- _PASSAGE FOR REVIEW_:
┌──
In the debates about the proposed labour law reforms there appears to be fundamental misunderstanding or ignorance by National and ACT of the purpose of unions in capitalism. The latter are seen by NACT as at best a source of inefficiency and profit loss; at worst parasitic wealth destroyers. They appear to misunderstand that capitalism left to its own devices, with no collective counter-weight provided to workers, is akin to a political regime without opposition parties. That is, it is inherently an authoritarian status quo in which owners rule and workers obey. Thus, if we hold it self-evident that democracy is a better form of regime than dictatorship precisely because it allows for the existence of a freely organised competitive political opposition that can contest power and times compete for it, then we must also recognise that capitalism needs unions in order to be representative and fair to the society at large. The trade off between democracy and capitalism is exactly that: a diminished rate of exploitation in direct proportion to the measure of voice exercised by workers in pursuit of a fair share for all.
That is why unions were organised in the first place: to bring a subordinate group vehicle of voice and redress to the economic system. Whatever their very evident flaws (Leninist organisation, iron law of oligarchy bureaucratic rationales), unions provide a democratic counter-weight to unfettered capitalist exploitation. Just as it is preferable not to have a closed, unaccountable (or at least vertically unaccountable) oligarchical elite run the affairs of state, so too is it undesirable, from a democratic perspective, to have a closed, vertically unaccountable economic elite determine the social relations of production. If one believes in democratic capitalism, one must believe in a central partnership role for unions within it.
This is true whether labour-based or capitalist-oriented parties are in power, since in capitalist societies the material welfare of all is dependent on the investment decisions of capitalists. But capitalists need workers to realise their investment, and workers need to be productive for profits to occur. There is consequently a structural bias in favour of providing the working conditions and larger social context in which profitable production can occur over the long term. For that to happen workers need to accept the system as given, which is a function of them perceiving a partnership stake in it. That means a modicum of voice and representation. Democratic capitalists consequently understand the need to exchange super-exploitation and authoritarian control of the workplace for increased working class representation in both politics and production. In turn workers (and their political representatives) accept the capitalist foundations of society and the dominant role of capitalists within it (in other words, they forego a move towards socialism). This exchange is at the heart of democratic capitalism. Although negotiating the margins of the democratic capitalist social contract can occur depending on the nature of the government in power, “touching the essential” aspects of it is not.
Authoritarian capitalism offers many short term advantages to business, but it does not guarantee long term gains. Unmitigated authoritarian exploitation, be it in the workplace, politics or both, breeds resentment. Born of a lack of consent to the dominant system, resentment can be manifest in everything from petty acts of social defiance to industrial sabotage to revolution. Short term acquiescence may be bought with material rewards, but the long-term picture remains clouded so long as workers do not buy in to the system as given and instead resent their subordinate status in it. Absent mass consent and given the inevitability of working class resentment, the resort to the “weapons of the weak” negatively impinges on profit, if for no other reason then that the costs of repression grow larger the longer authoritarian control is maintained. After all, you cannot repress the same amount of people in the same measure over time. Â Since capitalists abhor uncertainty and seek stable rates of secure return, a peaceful, consent based socio-economic and political order is preferable to an imposed one. That gives economic utility to democratic capitalism.
└──
- _DATA PROVIDED_:
┌──
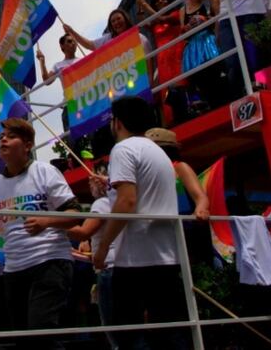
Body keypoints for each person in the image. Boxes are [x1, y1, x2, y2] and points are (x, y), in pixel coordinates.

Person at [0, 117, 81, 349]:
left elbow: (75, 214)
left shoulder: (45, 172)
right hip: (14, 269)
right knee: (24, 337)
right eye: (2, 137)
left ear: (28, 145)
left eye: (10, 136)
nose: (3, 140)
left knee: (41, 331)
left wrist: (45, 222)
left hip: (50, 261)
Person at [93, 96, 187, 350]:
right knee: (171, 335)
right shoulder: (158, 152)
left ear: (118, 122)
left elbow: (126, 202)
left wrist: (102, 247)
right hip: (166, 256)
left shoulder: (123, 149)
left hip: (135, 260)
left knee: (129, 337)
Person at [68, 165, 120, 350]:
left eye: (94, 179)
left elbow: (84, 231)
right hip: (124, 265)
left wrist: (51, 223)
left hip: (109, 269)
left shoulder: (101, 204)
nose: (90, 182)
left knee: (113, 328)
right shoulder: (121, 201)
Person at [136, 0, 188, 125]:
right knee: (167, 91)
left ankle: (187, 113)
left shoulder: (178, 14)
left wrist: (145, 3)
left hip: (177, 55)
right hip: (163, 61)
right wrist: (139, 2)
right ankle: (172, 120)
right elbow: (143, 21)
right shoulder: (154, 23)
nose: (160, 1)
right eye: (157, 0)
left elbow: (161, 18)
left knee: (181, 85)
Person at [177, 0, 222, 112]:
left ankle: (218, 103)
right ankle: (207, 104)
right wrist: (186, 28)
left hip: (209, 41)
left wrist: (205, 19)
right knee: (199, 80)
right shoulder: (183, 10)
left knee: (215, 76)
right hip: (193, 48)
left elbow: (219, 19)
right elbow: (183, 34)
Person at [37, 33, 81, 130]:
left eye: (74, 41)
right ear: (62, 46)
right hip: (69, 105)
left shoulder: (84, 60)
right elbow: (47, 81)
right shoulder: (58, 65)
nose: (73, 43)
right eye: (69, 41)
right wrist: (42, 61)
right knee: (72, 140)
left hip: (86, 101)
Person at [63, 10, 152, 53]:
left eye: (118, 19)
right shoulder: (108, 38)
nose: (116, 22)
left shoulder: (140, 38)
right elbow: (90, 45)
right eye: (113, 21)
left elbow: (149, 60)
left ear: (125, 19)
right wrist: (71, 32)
└──
┌──
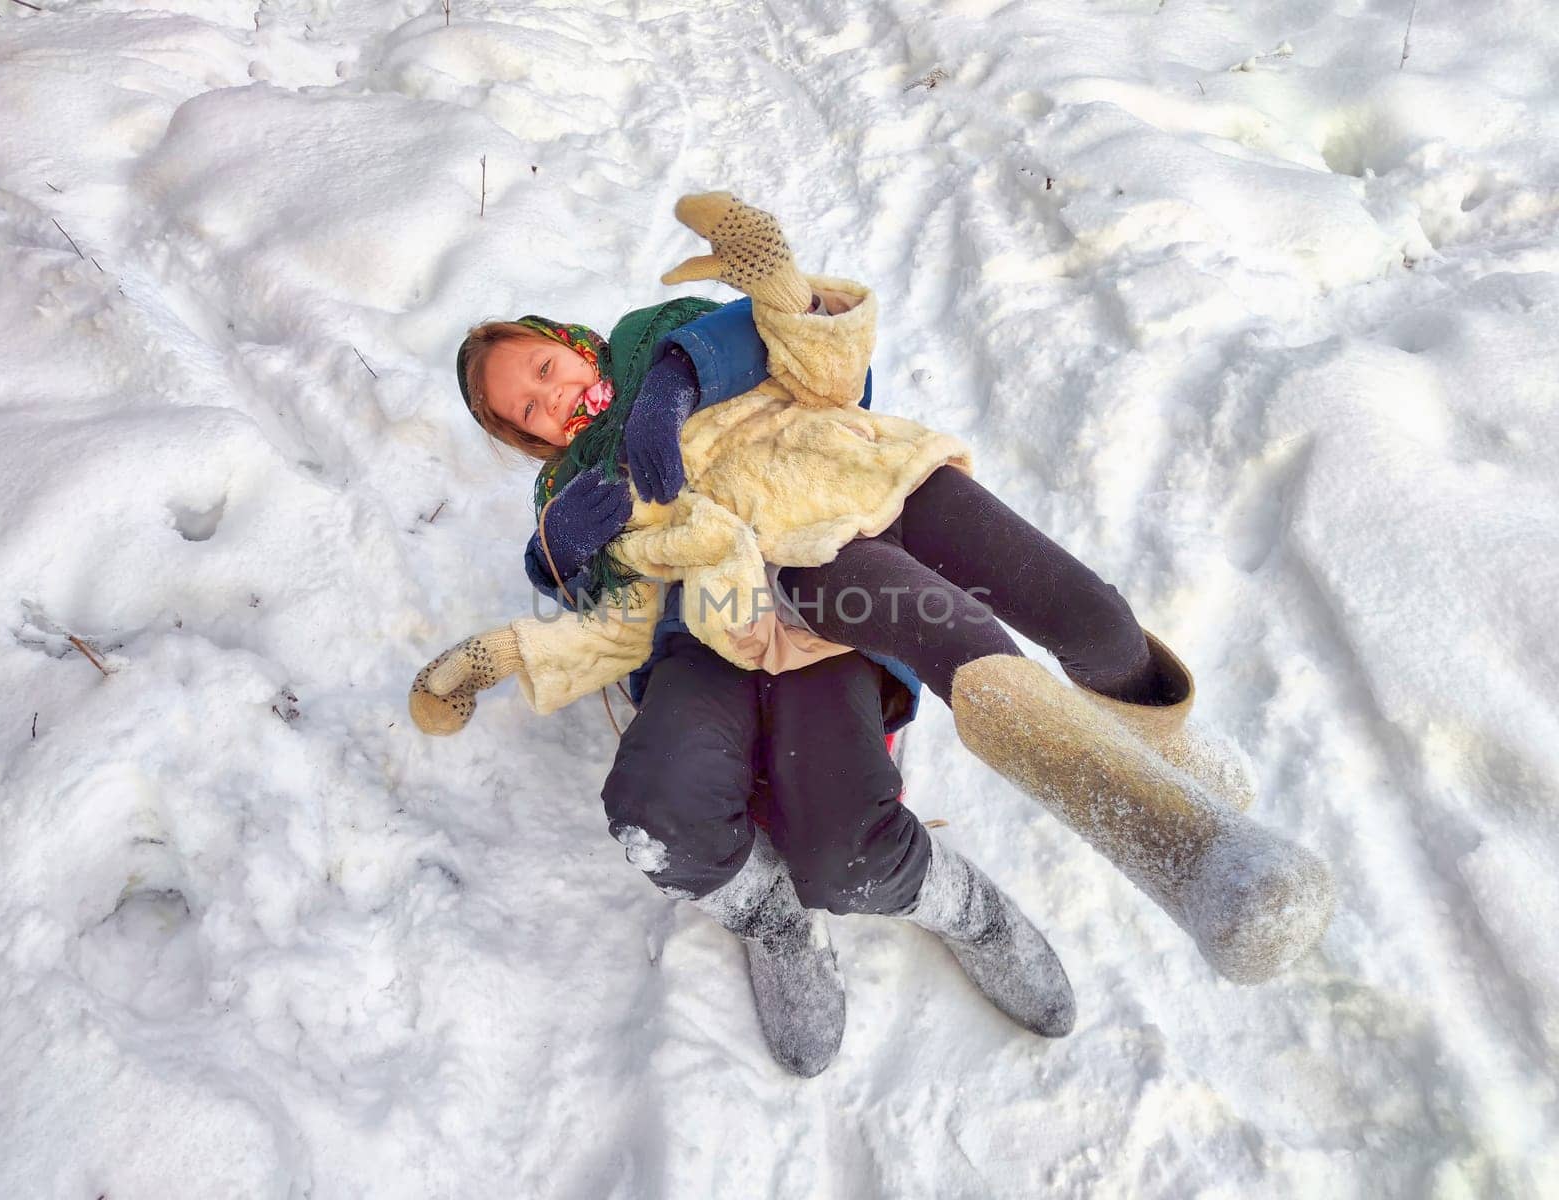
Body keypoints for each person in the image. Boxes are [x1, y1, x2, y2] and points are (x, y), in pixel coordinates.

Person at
└──
- _EXERCISE INSTRUCTIONS_:
1. Answer these about the essay on unions and democratic capitalism:
(a) What political regime is capitalism without a collective counter-weight for workers likened to?
(b) What do workers forego when they accept the capitalist foundations of society?
(c) What do capitalists abhor?
2. Write the next part of the essay on unions and democratic capitalism, starting after its final sentence.

- _OUTPUTS FOR THE TASKS_:
1.
(a) A political regime without opposition parties.
(b) A move towards socialism.
(c) Uncertainty.

2.
In fact, where democratic capitalist systems work best (hegemonically, as it were), many if not most workers strive to become capitalists themselves (small businesspersons, at a minimum). They see themselves on a continuum of upward mobility based on workplace fair play and merit. Socialism is not their preferred option. The proof is in the mythos: is this not the Kiwi, Ozzie and American dream?
Here is where NACTs reforms and the demands of the employer class says much about their true orientation. They claim belief in freedom of choice and the benefits of market competition as the great levelers of social ambition. If that were true, then they would welcome workers to freely organise without legal constraint or negative repercussion because true market competition and workers freedom of choice would improve overall economic (labour) market efficiency. After all, according to their own logic, the market works best when all have equality of opportunity, and it clears best when all actors enter into the market exchange exercising their full potential as free agents involved in the mutual supply and demand of goods and services. So if workers exercising their free choice want unions, then more the better from a market perspective. Why put constraints on that freedom?
Yet in practice NACT seeks to place constraints on working class collective choice and voice so as to better exercise owner/manager prerogatives in the workplace. They are, in other words, hypocrites who do not really believe in the power of the free market or closet authoritarians out of ignorance (unlikely) or by design. Or both. No amount of political spinning can disguise that fact.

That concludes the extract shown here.